Several limitations of this study should be noted. First, we had incomplete information on antibiotic exposure prior to admission, therefore it is possible that subjects who presented with an MRSA bloodstream infection on admission were misclassified on prior antibiotic exposure. We also did not capture the vancomycin troughs maintained in patients previously exposed to vancomycin. Second, we saw a low proportion of hVISA isolates in our study, which may explain why we did not detect an association between this phenotype and agr dysfunction. Third, we acknowledge that hVISA is a relatively unstable phenotype, which is no exception concerning the clinical isolates that were included in our study. Fourth, the retrospective laboratory analyses employed in this study may have underestimated the prevalence of the hVISA phenotype at our institutions. Fifth, we did not take into account bacterial density in hVISA detection, as we utilized standard inocula of MRSA according to the manufacturer's recommendations. It has been hypothesized that stationary-phase growth, defective autolysis profiles, biofilm production, and the production of thicker cell walls is facilitated by quorum-sensing mechanisms at high bacterial density, which may increase the proportion of the heteroresistant subpopulations which were not directly studied. Sixth, limited sample size also may have played a role in the lack of association found between agr dysfunction and clinical covariates, including comorbidities, critical illness, prior antibiotic exposures, and health care exposure history. Seventh, the source of infection was not delineated in our study. Finally, the influences of the following were not considered: genotype, susceptibility to thrombin-induced platelet microbicidal proteins, and autolytic profile. The presence of different genotypes (e.g., agr group, staphylococcal cassette chromosome mec type, and pulsed-field gel electrophoresis pattern) among our isolates may have confounded the associations (or lack thereof) seen between different covariates and agr dysfunction.

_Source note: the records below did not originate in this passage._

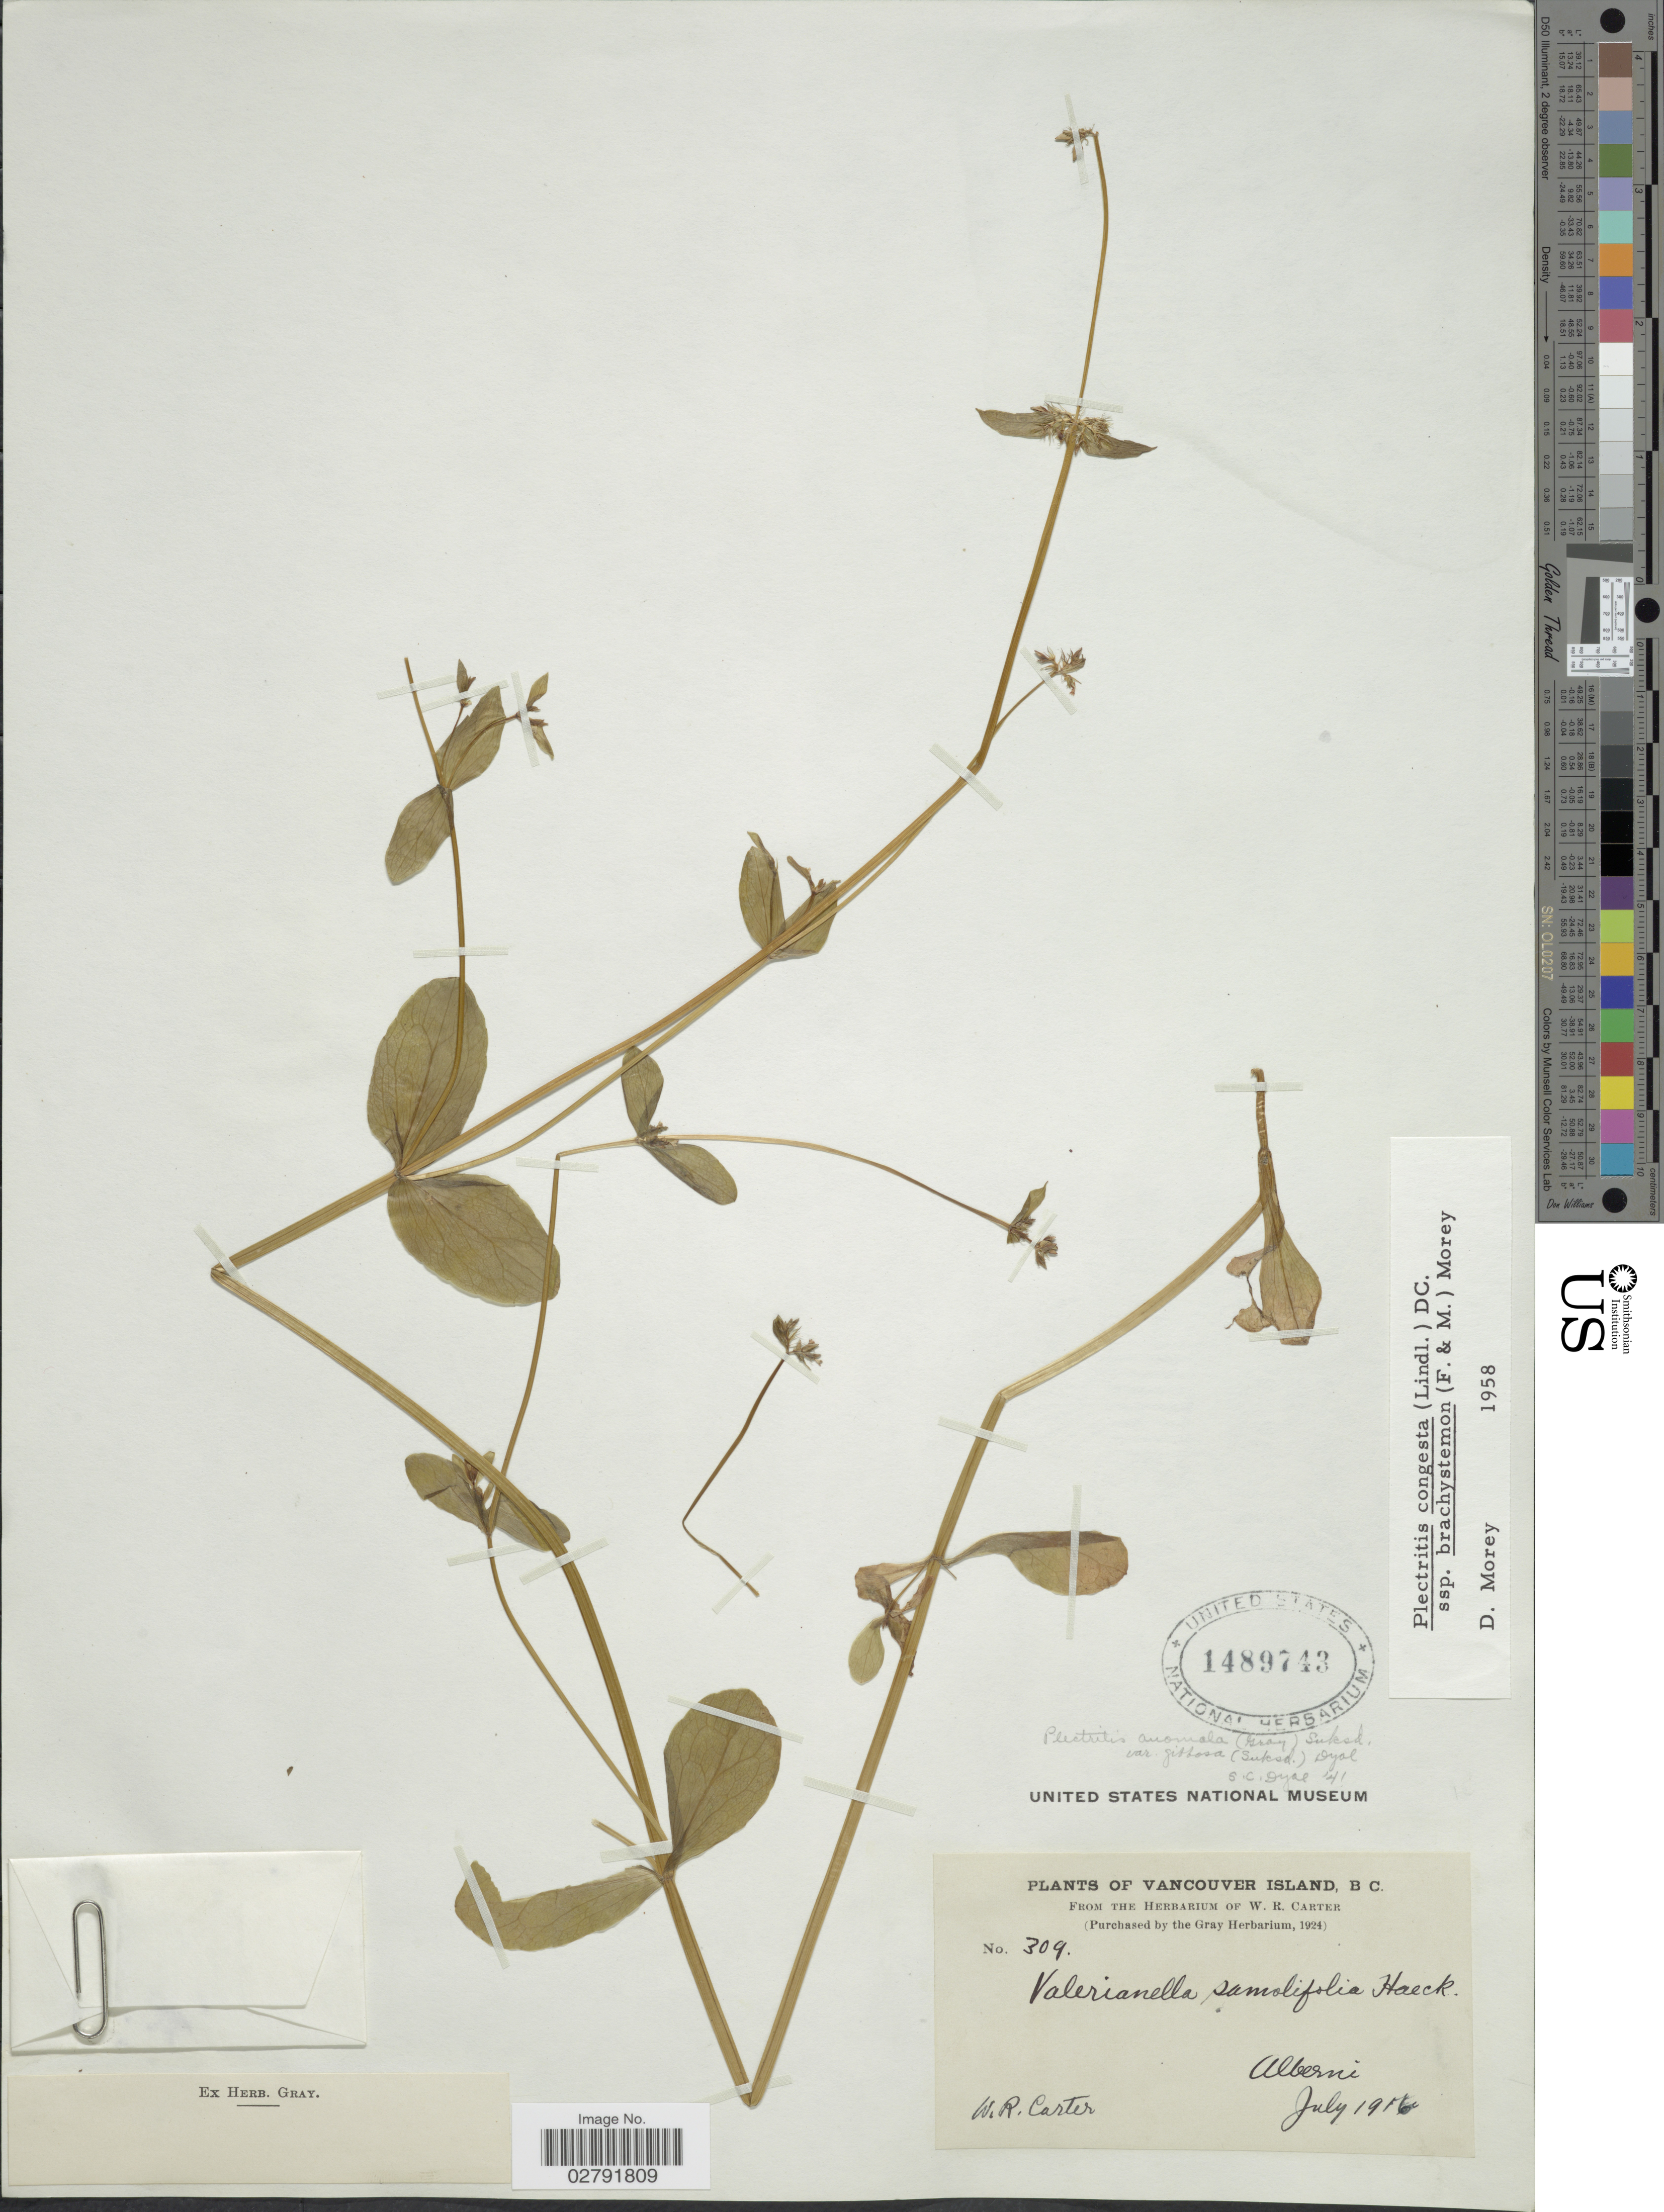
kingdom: Plantae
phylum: Tracheophyta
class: Magnoliopsida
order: Dipsacales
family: Caprifoliaceae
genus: Plectritis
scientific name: Plectritis congesta subsp. brachystemon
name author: (Fisch. & C.A. Mey.) Morey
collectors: W. R. Carter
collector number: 309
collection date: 1916-07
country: Canada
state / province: British Columbia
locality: Vancouver Island. Alberni.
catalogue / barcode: US 1489743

In conclusion, MRSA isolates with
agr dysfunction have been described recently as an important clinical factor in outcomes of patients with
S. aureus bacteremia (
7,
25). Our data support the major role of prior antibiotic exposure as a predictor of
agr dysfunctional isolates, particularly prior exposure to beta-lactams or fluoroquinolones. While clinicians presume there is a relationship between
agr dysfunction, higher MICs, and hVISA status, we were not able to verify this in our study. Our results do not refute the relationship between
agr dysfunction and the development of higher-MIC MRSA isolates and hVISA. Rather, they suggest that there are other things involved in the causal pathway and underscore the importance of rigorous studies specifically designed to pinpoint the mechanisms underlying the relationship between MICs and outcomes.